Father's Day found the nation's paterfamilias and his would-be replacement on captivating paternal form. We'll touch on the Prime Minister after doffing the cap to Ed Miliband, who told The Independent on Sunday that all residual fraternal tension has evaporated. "I'm just going to say," said Ed of his relationship with David, "that we have moved on." "Both of us," he soon went on, "have moved on." "I think what I would say," he added for clarification, "is that both of us have moved on." Tremendous. Who doesn't love a mantra from the Comical Ali playbook?

On his role as a father, however, Ed was more forthcoming. He sings "The Grand Old Duke of York" to his son Daniel at bedtime, when the two-year-old complains, "Too noisy, Daddy, too noisy." Distinguishing "noisy" from "nosy" clearly can't be easy in lisping toddlerese.

As for Ed Anoidal's bold choice of a nursery rhyme that satirises confused and clueless leadership, here the amateur psychologist looks for subliminal explanation. The most celebrated Duke of York, later George VI, had a diction problem that required specialist treatment after he took the crown from an arrogant older brother, who went into seclusion with an American wife furious at her husband being cheated of his birth right. Ah well, we look for clues, but cannot always find them. Time to move on.

* In his Father's Day piece in The Sunday Telegraph, meanwhile, the PM moved on from praising his dad's influence to arguing that we stigmatise absentee fathers as if they were "beyond the pale" drunk drivers. Mr Cameron learnt about responsibility from dad Ian, he writes, who went to work "before the crack of dawn", and "did not come back until late at night". For being off before the kids were up and returning long after they were in bed, he is lauded as a shining contrast to the absentee father. Have I missed something important?

* Encouragement for tennis fans from Frankie Boyle. "Andy Murray won the Queen's tournament," wrote Frankie in The Sun. "He'll have a great chance of winning Wimbledon now if none of the other top players enter that either." Both hilarious and acutely observed.

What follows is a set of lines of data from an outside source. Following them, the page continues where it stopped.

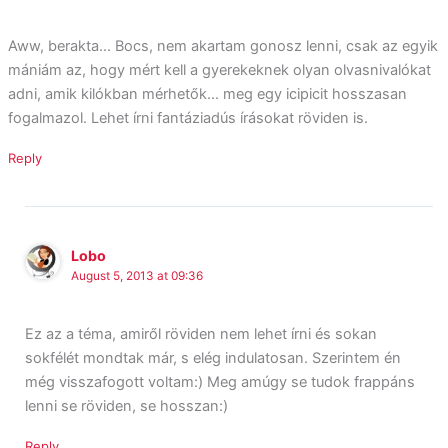
Aww, berakta… Bocs, nem akartam gonosz lenni, csak az egyik
mániám az, hogy mért kell a gyerekeknek olyan olvasnivalókat
adni, amik kilókban mérhetők… meg egy icipicit hosszasan
fogalmazol. Lehet írni fantáziadús írásokat röviden is.
Reply
Lobo
August 5, 2013 at 09:36
Ez az a téma, amiről röviden nem lehet írni és sokan
sokfélét mondtak már, s elég indulatosan. Szerintem én
még visszafogott voltam:) Meg amúgy se tudok frappáns
lenni se röviden, se hosszan:)
Reply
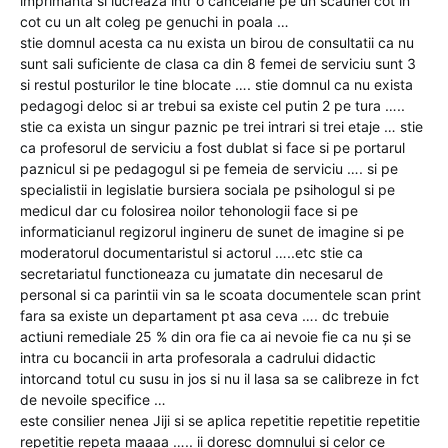
imprimanta si lucreaza intr o cancelarie pe un scaunel cot in
cot cu un alt coleg pe genuchi in poala …
stie domnul acesta ca nu exista un birou de consultatii ca nu
sunt sali suficiente de clasa ca din 8 femei de serviciu sunt 3
si restul posturilor le tine blocate …. stie domnul ca nu exista
pedagogi deloc si ar trebui sa existe cel putin 2 pe tura …..
stie ca exista un singur paznic pe trei intrari si trei etaje … stie
ca profesorul de serviciu a fost dublat si face si pe portarul
paznicul si pe pedagogul si pe femeia de serviciu …. si pe
specialistii in legislatie bursiera sociala pe psihologul si pe
medicul dar cu folosirea noilor tehonologii face si pe
informaticianul regizorul ingineru de sunet de imagine si pe
moderatorul documentaristul si actorul …..etc stie ca
secretariatul functioneaza cu jumatate din necesarul de
personal si ca parintii vin sa le scoata documentele scan print
fara sa existe un departament pt asa ceva …. dc trebuie
actiuni remediale 25 % din ora fie ca ai nevoie fie ca nu și se
intra cu bocancii in arta profesorala a cadrului didactic
intorcand totul cu susu in jos si nu il lasa sa se calibreze in fct
de nevoile specifice …
este consilier nenea Jiji si se aplica repetitie repetitie repetitie
repetitie repeta maaaa ….. ii doresc domnului si celor ce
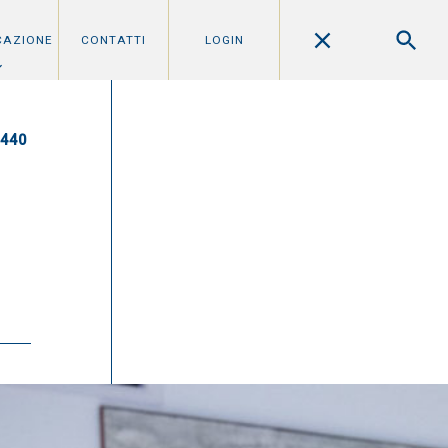
CAZIONE
CONTATTI
LOGIN
0440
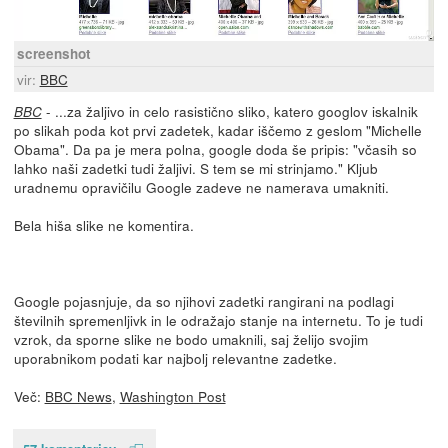
screenshot
vir:
BBC
- ...za žaljivo in celo rasistično sliko, katero googlov iskalnik
BBC
po slikah poda kot prvi zadetek, kadar iščemo z geslom "Michelle
Obama". Da pa je mera polna, google doda še pripis: "včasih so
lahko naši zadetki tudi žaljivi. S tem se mi strinjamo." Kljub
uradnemu opravičilu Google zadeve ne namerava umakniti.
Bela hiša slike ne komentira.
Google pojasnjuje, da so njihovi zadetki rangirani na podlagi
številnih spremenljivk in le odražajo stanje na internetu. To je tudi
vzrok, da sporne slike ne bodo umaknili, saj želijo svojim
uporabnikom podati kar najbolj relevantne zadetke.
Več:
BBC News
,
Washington Post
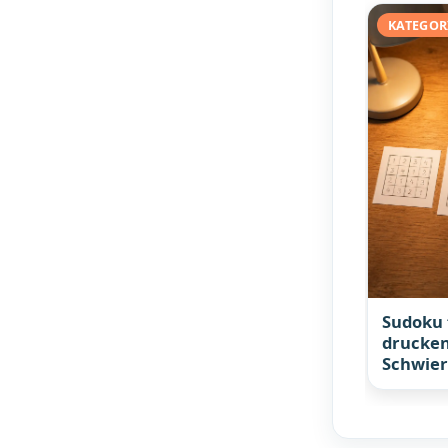
KATEGOR
Sudoku 
drucken
Schwier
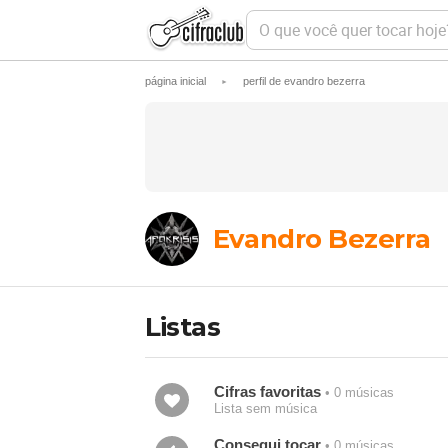
O
q
u
e
página inicial
perfil de evandro bezerra
►
v
o
c
ê
q
u
e
r
t
Evandro Bezerra
o
c
a
r
h
Listas
o
j
e
?
Cifras favoritas
• 0 músicas
Lista sem música
Consegui tocar
• 0 músicas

Queen's was embarrassingly weak. There was a promising Spaniard in the draw – Rafael something or other, I think – but, as Frankie said, none of the top players bothered to enter.

* More bad news, alas, for Frankie's predecessor in The Sun. Jon Gaunt has lost his appeal against Ofcom's ruling that the "health Nazi" interview which cost him his TalkSport berth breached its code. Have you guessed yet where Gaunty, who memorably included Rolf Harris among his top 10 greatest living Britons, goes from here? Me neither. Much like Dustin Hoffman's impossibly precious Michael Dorsey in Tootsie, it seems no one will hire him. Perhaps it's time he tried his luck as a woman, and applied for The Spectator's uber right-wing female ranter blog spot vacated by Mad Melanie Phillips. Go, Gaunty, go! You can't sit by the phone waiting for All Souls to ring forever.

* As for Little Lord Flauntthelolly's successor as Tottenham chairman, a word for Daniel Levy. Manager Harry Redknapp seems unconvinced, in doth-protest-too-much kinda way, by your promise not to sell our beloved Luka Modric to Chelsea for any price. "That's what the chairman says and that's good enough for me," declares Harry. "He means that, I know he means that ... He can't backtrack...."

Harry, we see what you're up to there. Who knows whether it will work? Daniel famously has a First in Land Economy from Cambridge. Time will tell if he has the doctorate in Truth Economy to go with it.

* Another underrated intellectual dips a toe into the fetid pond of phone-hacking. Lord Sugar demands the jailing not only of the editors of guilty titles, but also their proprietors. This, after personally pocketing £35m from the £125m sale of his satellite dish-maker Amstrad to Rupert Murdoch's BSkyB four years ago. The platform-shoed ingrate.